Tout aussi nombreux et désespérants ont été, durant les dix dernières années, les signes de cet effondrement : les émeutes de la faim de 2008, les pertes innombrables causées par le tremblement de terre de 2010 et par l’ouragan Matthew en 2016, les émeutes du carburant et de la vie chère de 2018.

Chacun de ces événements a eu des conséquences politiques négatives : diabolisation des dirigeants, notamment des parlementaires, radicalisation des positions politiques, faible participation électorale, conflits électoraux, manifestations violentes.

La situation globale continue de s’aggraver depuis le début de l’année 2019. Pour mieux dire, elle arrive à un point de pourrissement presque irréversible. Pour preuve, la crise politique s’est aggravées, les capitaux fuient le pays, notre monnaie nationale n’a pratiquement plus de valeur, le chômage est à son paroxysme, la faim tenaille une grande proportion de la population, l’Etat n’arrive que difficilement à payer les fonctionnaire de l’Administration publique, et, qui pis est, les bandes criminelles organisées opèrent quotidiennement à visière levée dans tous les recoin du pays. Les gangs armés définissent leur territoire. Ils sèment le deuil et la désolation dans les familles. La population ne peut plus vaquer en toute quiétude à ses activités. La République est prise en otage. Les efforts de la Police Nationale n’ont pas pu jusqu’ici contribuer au rétablissement de la Paix.

Il est évident que vous ne pouvez pas, vous seul changer cette négative donne séculaire. Pour restructurer et mettre le pays sur la voie rapide du développement, il faut le concours de tous les citoyens et de toutes les citoyennes. Mais il revient à vous de les mettre en confiance, de les consulter et de les fédérer autour des programmes et projets de transformation socio-économique.

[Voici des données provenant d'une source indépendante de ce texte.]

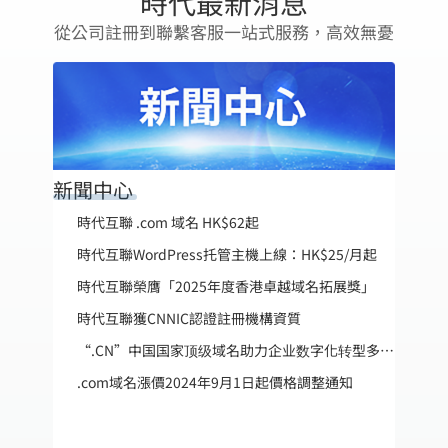
時代最新消息
從公司註冊到聯繫客服一站式服務，高效無憂
新聞中心
時代互聯 .com 域名 HK$62起
時代互聯WordPress托管主機上線：HK$25/月起
時代互聯榮膺「2025年度香港卓越域名拓展獎」
時代互聯獲CNNIC認證註冊機構資質
“.CN”中国国家顶级域名助力企业数字化转型多年赠送活动
.com域名漲價2024年9月1日起價格調整通知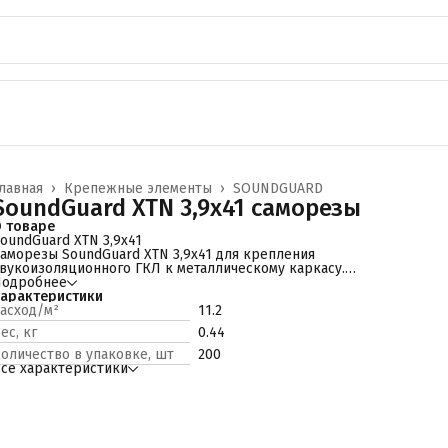
лавная
›
Крепежные элементы
›
SOUNDGUARD
SoundGuard XTN 3,9x41 саморезы
 товаре
oundGuard XTN 3,9x41
аморезы SoundGuard XTN 3,9х41 для крепления
вукоизоляционного ГКЛ к металлическому каркасу.
аморезы гипрок-металл SoundGuard XTN 3,9х41 предназначены
Подробнее
ля крепления звукоизоляционного ГКЛ к металлическому
арактеристики
аркасу без предварительного засверливания.
асход/м²
11.2
реимущества:
ес, кг
0.44
меют разнонаправленную резьбу, обеспечивая прочное и
адежное крепление гипсокартона к металлическим основаниям
оличество в упаковке, шт
200
е требуют предварительного засверливания
се характеристики
Размеры
азмер 3,9x41мм
ол-во шт. в упаковке 200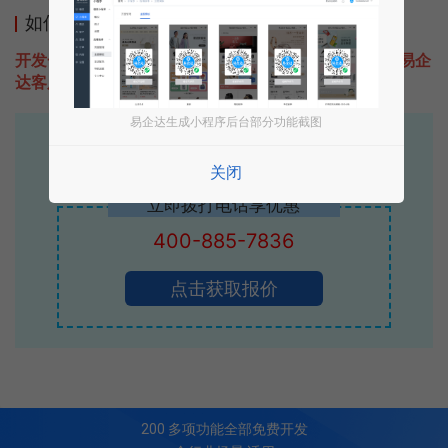
如何开发类似小薇户外的小程序
开发一款类似小薇户外的小程序不难，只需要咨询本站易企
达客服即可为您定制开发，免费提供报价。
易企达生成小程序后台部分功能截图
易企达10年行业沉淀！
专业小程序、公众号H5 APP等软件开发
关闭
立即拨打电话享优惠
400-885-7836
点击获取报价
200
多项功能全部免费开发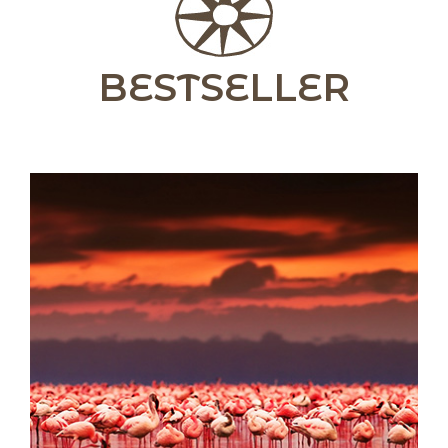
BESTSELLER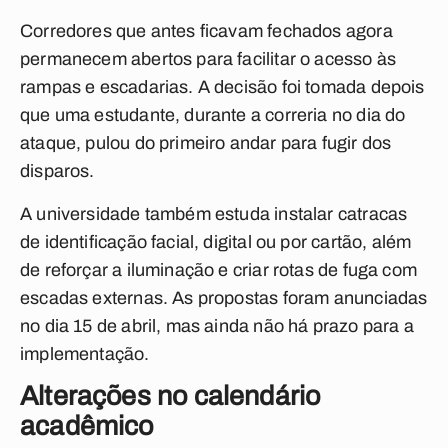
Corredores que antes ficavam fechados agora
permanecem abertos para facilitar o acesso às
rampas e escadarias. A decisão foi tomada depois
que uma estudante, durante a correria no dia do
ataque, pulou do primeiro andar para fugir dos
disparos.
A universidade também estuda instalar catracas
de identificação facial, digital ou por cartão, além
de reforçar a iluminação e criar rotas de fuga com
escadas externas. As propostas foram anunciadas
no dia 15 de abril, mas ainda não há prazo para a
implementação.
Alterações no calendário
acadêmico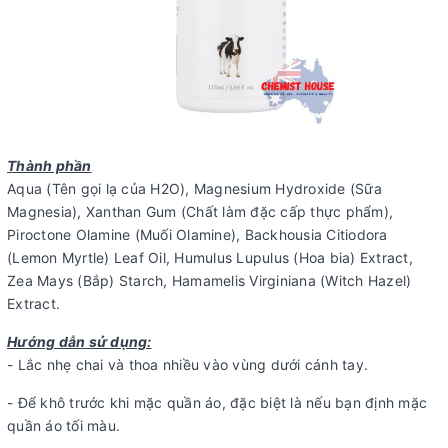
Thành phần
Aqua (Tên gọi lạ của H2O), Magnesium Hydroxide (Sữa
Magnesia), Xanthan Gum (Chất làm đặc cấp thực phẩm),
Piroctone Olamine (Muối Olamine), Backhousia Citiodora
(Lemon Myrtle) Leaf Oil, Humulus Lupulus (Hoa bia) Extract,
Zea Mays (Bắp) Starch, Hamamelis Virginiana (Witch Hazel)
Extract.
Hướng dẫn sử dụng:
- Lắc nhẹ chai và thoa nhiều vào vùng dưới cánh tay.
- Để khô trước khi mặc quần áo, đặc biệt là nếu bạn định mặc
quần áo tối màu.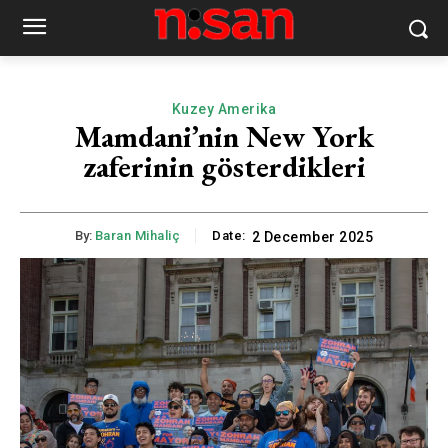
Kuzey Amerika
Mamdani’nin New York
zaferinin gösterdikleri
By:
Baran Mihaliç
Date:
2 December 2025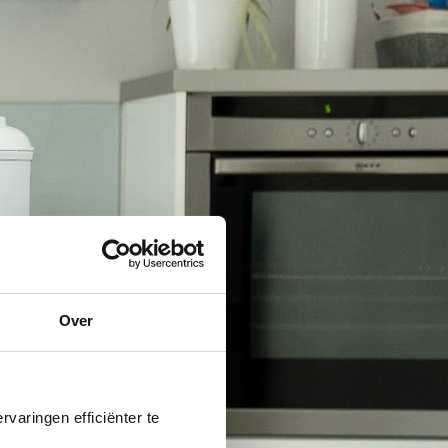
Over
varingen efficiënter te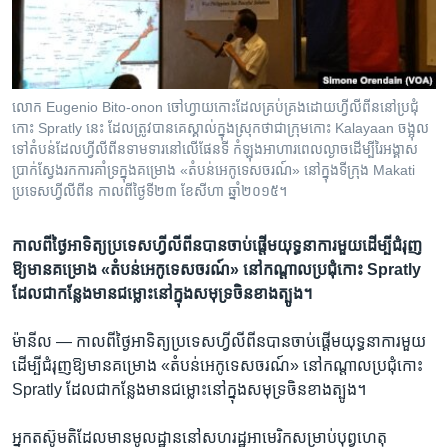
រចនា
សម្ព័ន្ធ​
Khmer English
រំលង​
និង​
បណ្តាញ​សង្គម
ចូល​
លោក Eugenio Bito-onon ចៅហ្វាយ​កោះ​ដែល​​គ្រប់គ្រង​ដោយ​ហ្វីលីពីន​នៅ​ប្រជុំ​
ទៅ​
កោះ Spratly នេះ​ ដែល​ត្រូវ​បាន​គេ​ស្គាល់​ក្នុង​ស្រុក​ថា​ជា​ក្រុម​កោះ Kalayaan ចង្អុល​
កាន់​
ទៅ​តំបន់​ដែល​ហ្វីលីពីន​ទាម​ទារ​នៅ​លើ​ផែន​ទី​ កំឡុង​អាហារពេល​ល្ងាច​ដើម្បី​រៃ​អង្គាស​
ប្រាក់​ស្វែង​រក​ការគាំទ្រ​ក្នុង​គម្រោង​ «តំបន់​អេកូ​ទេសចរណ៍‍» នៅ​ក្នុង​ទីក្រុង​ Makati
ទំព័រ​
ភាសា
ប្រទេស​ហ្វីលីពីន​ កាល​ពី​ថ្ងៃ​ទី​២៣​ ខែ​សីហា ឆ្នាំ​២០១៥។​
ស្វែង​
រក
កាល​ពី​ថ្ងៃ​អាទិត្យ​ប្រទេស​ហ្វីលីពីន​បាន​ចាប់​ផ្តើម​យុទ្ធនាការ​មួយ​ដើម្បី​ជំរុញ​
ឱ្យ​មាន​គម្រោង​ «តំបន់​អេកូ​ទេសចរណ៍‍» នៅ​កណ្តាល​ប្រជុំ​កោះ Spratly
ដែល​ជា​កន្លែង​មាន​ជម្លោះ​នៅ​ក្នុង​សមុទ្រ​ចិន​ខាង​ត្បូង។
ម៉ានីល —
កាល​ពី​ថ្ងៃ​អាទិត្យ​ប្រទេស​ហ្វីលីពីន​បាន​ចាប់​ផ្តើម​យុទ្ធនាការ​មួយ​
ដើម្បី​ជំរុញ​ឱ្យ​មាន​គម្រោង​ «តំបន់​អេកូ​ទេសចរណ៍‍» នៅ​កណ្តាល​ប្រជុំ​កោះ
Spratly ដែល​ជា​កន្លែង​មាន​ជម្លោះ​នៅ​ក្នុង​សមុទ្រ​ចិន​ខាង​ត្បូង។
អ្នក​តស៊ូ​មតិដែល​មាន​មូលដ្ឋាន​នៅ​សហរដ្ឋ​អាមេរិក​សម្រាប់​បុព្វហេតុ​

Parallèlement à ces actions structurantes dont les effets sont attendus à moyen terme, Monsieur le Président, vous devez adresser promptement les problèmes socioéconomiques, de l’instabilité politique et de l’insécurité car il constituent de grands obstacles à la réussite des activités de développement.

Dans cette perspective, en ma qualité de Président du Sénat, je suggère au Président de la République l’organisation au plus vite d’une rencontre entre les trois Pouvoirs de l’État, en vue de débattre des solutions urgentes à adopter pour faire face à cette situation intenable et redonner espoir à la population. J’espère que ma patriotique et responsable requête sera entendue et opérationnalisée.

Je saisie l’occasion pour vous renouveler Monsieur le Président de la République, l’expression de ma très haute considération.